Friis: ‘Climate depression’ is over, full speed to Cancún


Countries negotiating to deliver an international climate deal are back in business and both Denmark and Mexico, the outgoing and incoming chairs of the UN-led talks, are developing a "GPS system" to successfully reach their destination on time by December, Danish Energy and Climate Change Minister Lykke Friis told EURACTIV in an interview.

"A lot of negotiators and ministers were suffering from climate depression after Copenhagen […] But now, I think we have moved ahead," Friis said, explaining that a number of steps in the right direction had been taken.

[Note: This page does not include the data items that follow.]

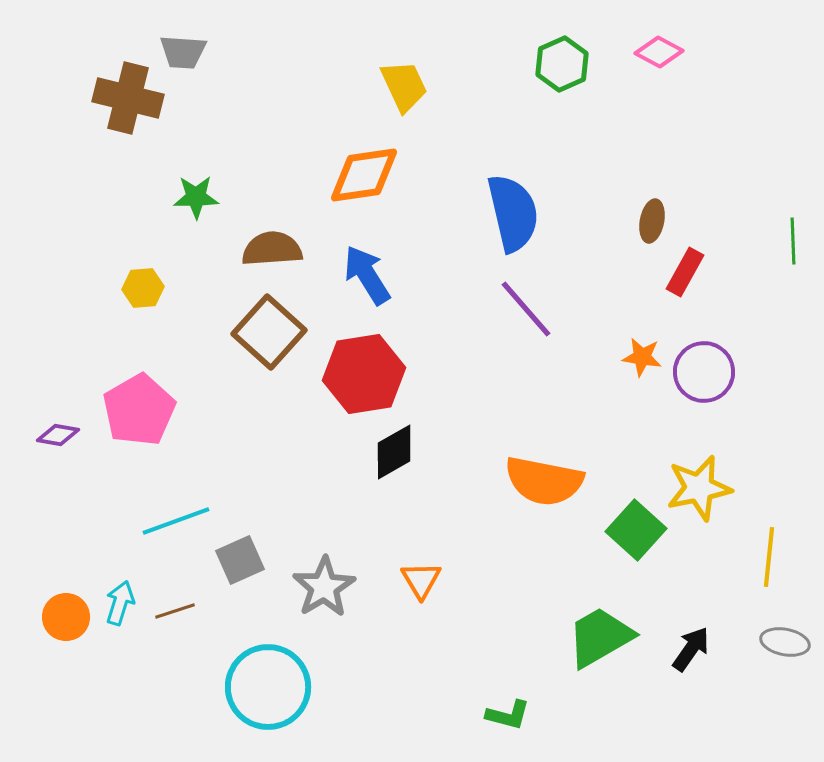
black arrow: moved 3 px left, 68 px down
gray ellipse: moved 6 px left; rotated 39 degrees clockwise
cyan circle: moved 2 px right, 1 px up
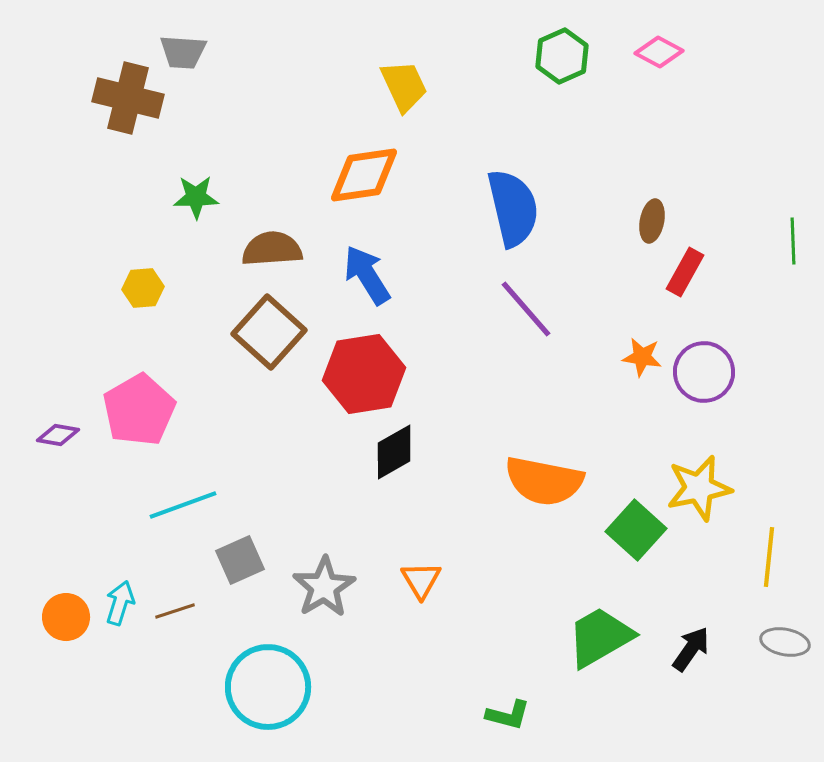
green hexagon: moved 8 px up
blue semicircle: moved 5 px up
cyan line: moved 7 px right, 16 px up
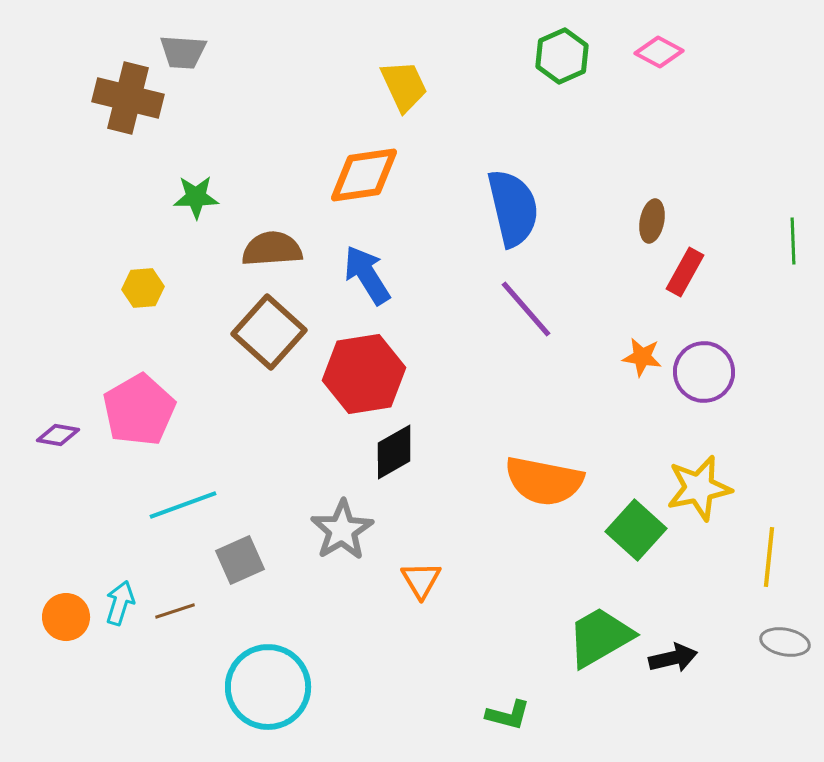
gray star: moved 18 px right, 57 px up
black arrow: moved 18 px left, 9 px down; rotated 42 degrees clockwise
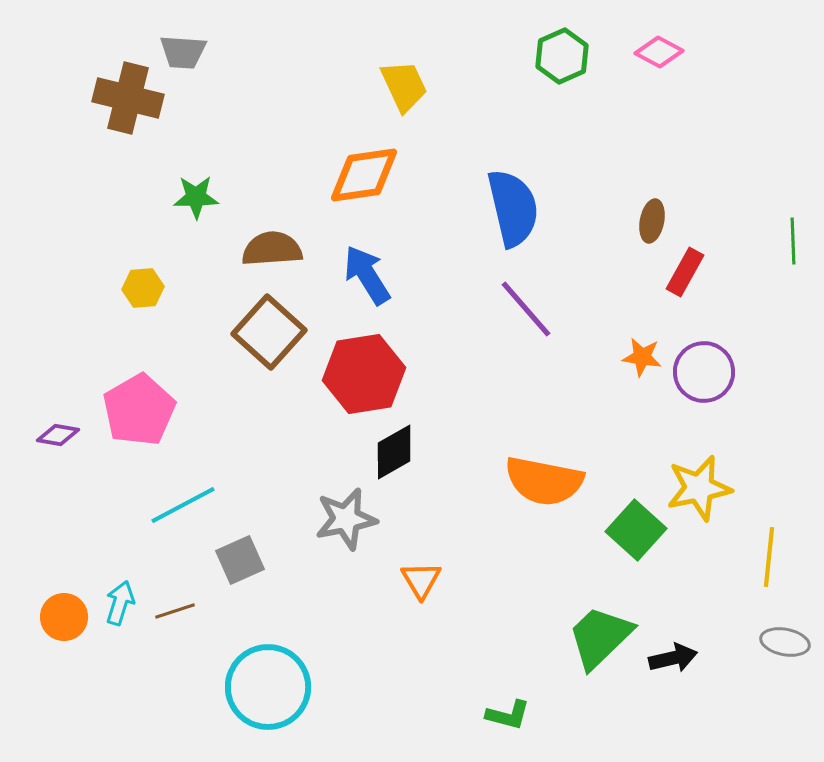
cyan line: rotated 8 degrees counterclockwise
gray star: moved 4 px right, 11 px up; rotated 20 degrees clockwise
orange circle: moved 2 px left
green trapezoid: rotated 14 degrees counterclockwise
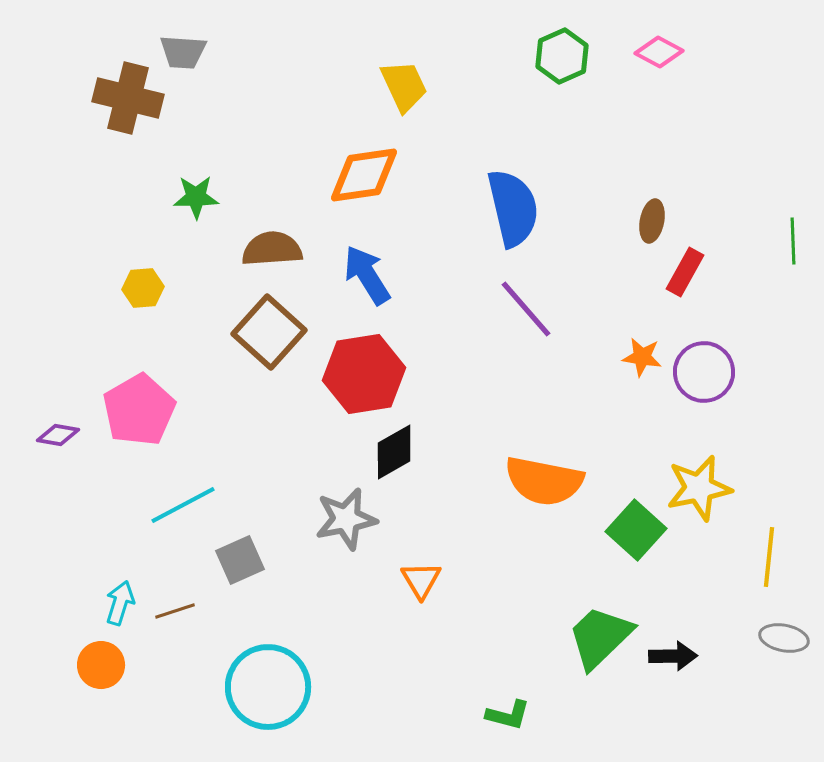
orange circle: moved 37 px right, 48 px down
gray ellipse: moved 1 px left, 4 px up
black arrow: moved 2 px up; rotated 12 degrees clockwise
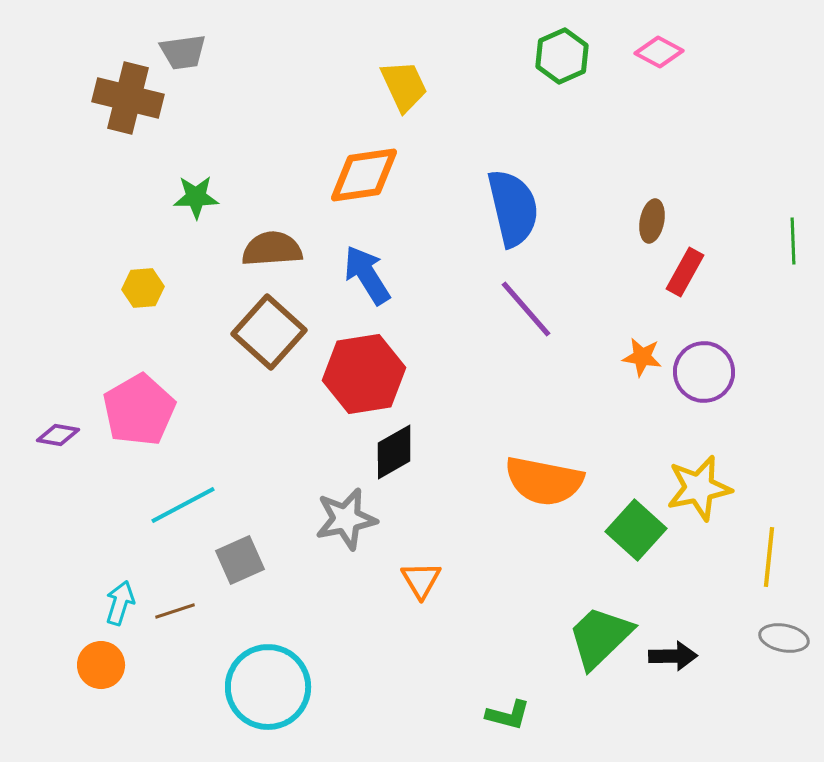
gray trapezoid: rotated 12 degrees counterclockwise
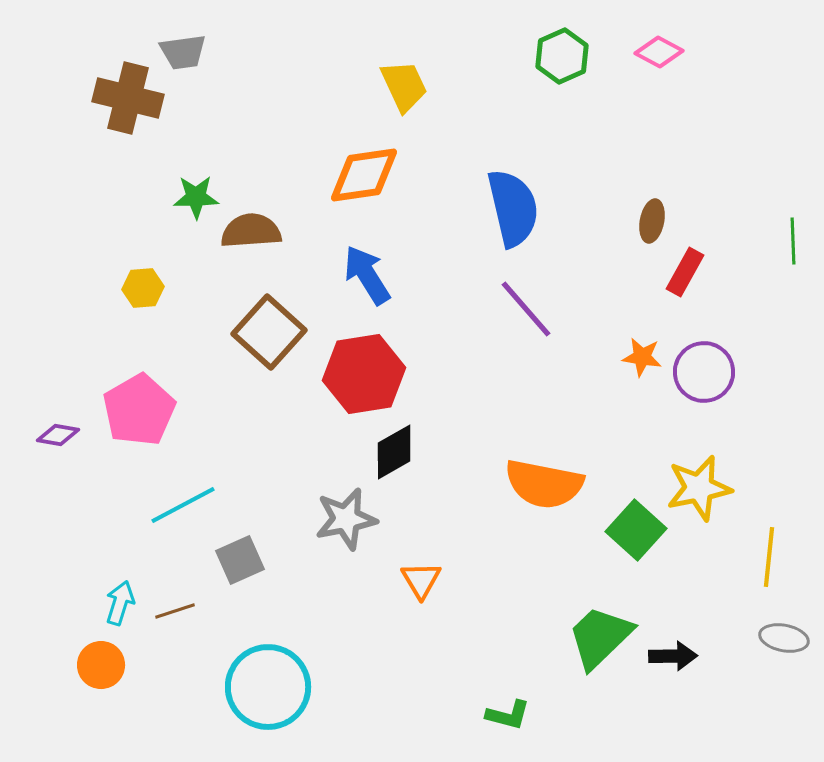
brown semicircle: moved 21 px left, 18 px up
orange semicircle: moved 3 px down
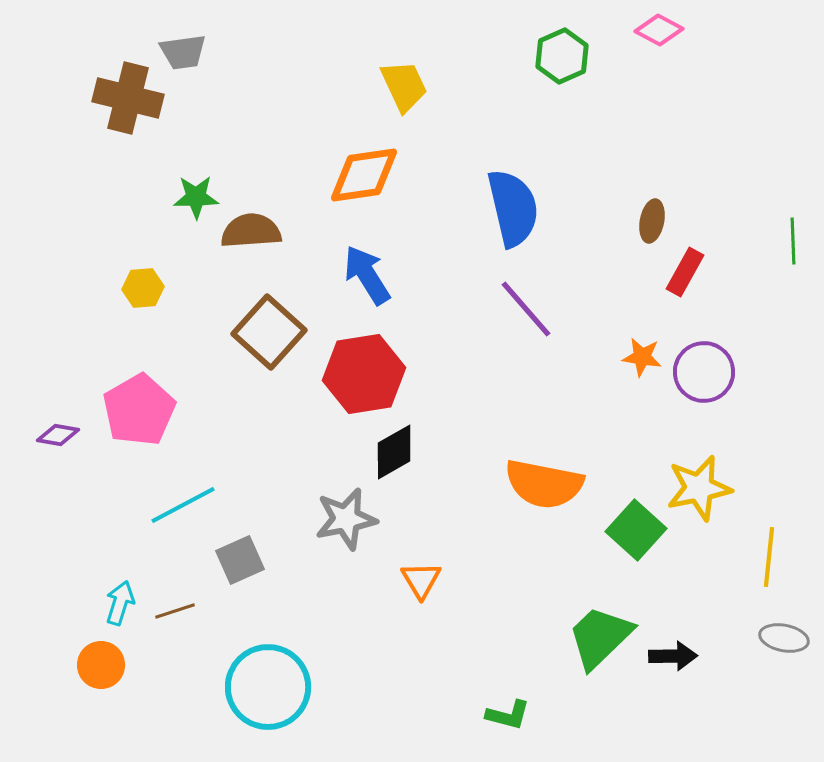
pink diamond: moved 22 px up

EU's 30% target must remain bargaining chip

Commenting on Europe's overall strategy to retain leadership in international negotiations, she supported EU Climate Action Commissioner Connie Hedegaard, a Dane herself, by saying that the EU should retain the option of reducing its CO2 emissions by 30% by 2020 as a bargaining chip.

"Europe's overall strategy should be to get others to step up their game as well. We should not play that card now. We should use it when we get to the end game in Cancún," insisted the minister, despite conceding that the plan did not work in Copenhagen.

The minister expressed her conviction that should the EU manage to speak with one voice, it will be able to persuade other countries to step up their ambitions. But "we need to live up to our various promises, especially on 'fast start' finance. This will play a major role in confidence building," she said.

'Difficult' to deliver legally-binding agreement in Cancún

Friis believes that "it will be difficult" to secure agreement on a fully-fledged legally-binding deal. "But if it is not possible to agree on the best-case scenario, we should make sure that in Cancún we agree on a number of important deliverables that we can then use as important steps towards South Africa [in 2011]," she insisted, mentioning deforestation, adaptation and possibly technology transfer.

Asked whether the EU should link short-term process to a long-term debate on the transformation of Europe's economy, the minister preferred to keep the two debates separate.

"At the moment, we are 'in the air' on the way to Cancún and we are in the cockpit together with the Mexicans. And while you are in the air, that is not the time to look into the engine," she said.

Towards a common European energy policy

Commenting on the EU's drive to develop an energy action plan for 2011-2020, she argued that the strategy should be seen as a way of emerging from the economic crisis.

"I am convinced […] that we have come full circle: the EU started out with energy, as a coal and steel union, and now we are back to basics: it is once again energy policy," the minister said.

Friis sees the development of a super-grid system as a precondition of the EU's transformation into a more low-carbon economy and possibly the establishment a common European energy policy.

"When you travel through Europe, the roads do not stop at national borders, nor do telecommunication systems, but our energy system usually stops at borders," she complained, calling for Europe's energy mix to be diversified by focusing on wind in the north and solar in the south.

According to Friis, debates on whether the crisis is hampering the transformation towards a sustainable energy system are ill-fated.

"There is a lesson to be learned from the Danish case. That is if you transform yourself early on, then you can also get a competitive edge," she said, stressing that 11% of Danish exports were now in 'green' technologies.

The Nordic country has also set up a climate commission, which in September will publish a report on how Denmark can become independent from fossil fuels.

Asked to outline Denmark and the EU's vision for 2020, Friis replied: "I see an energy system that does not stop at national borders, one that puts us in a situation [where] we have cheaper energy and […] where we can maintain our position in the green race and be less dependent on countries that do not necessarily share all our values."

Lykke Friis was speaking to EURACTIV Managing Editor Daniela Vincenti-Mitchener.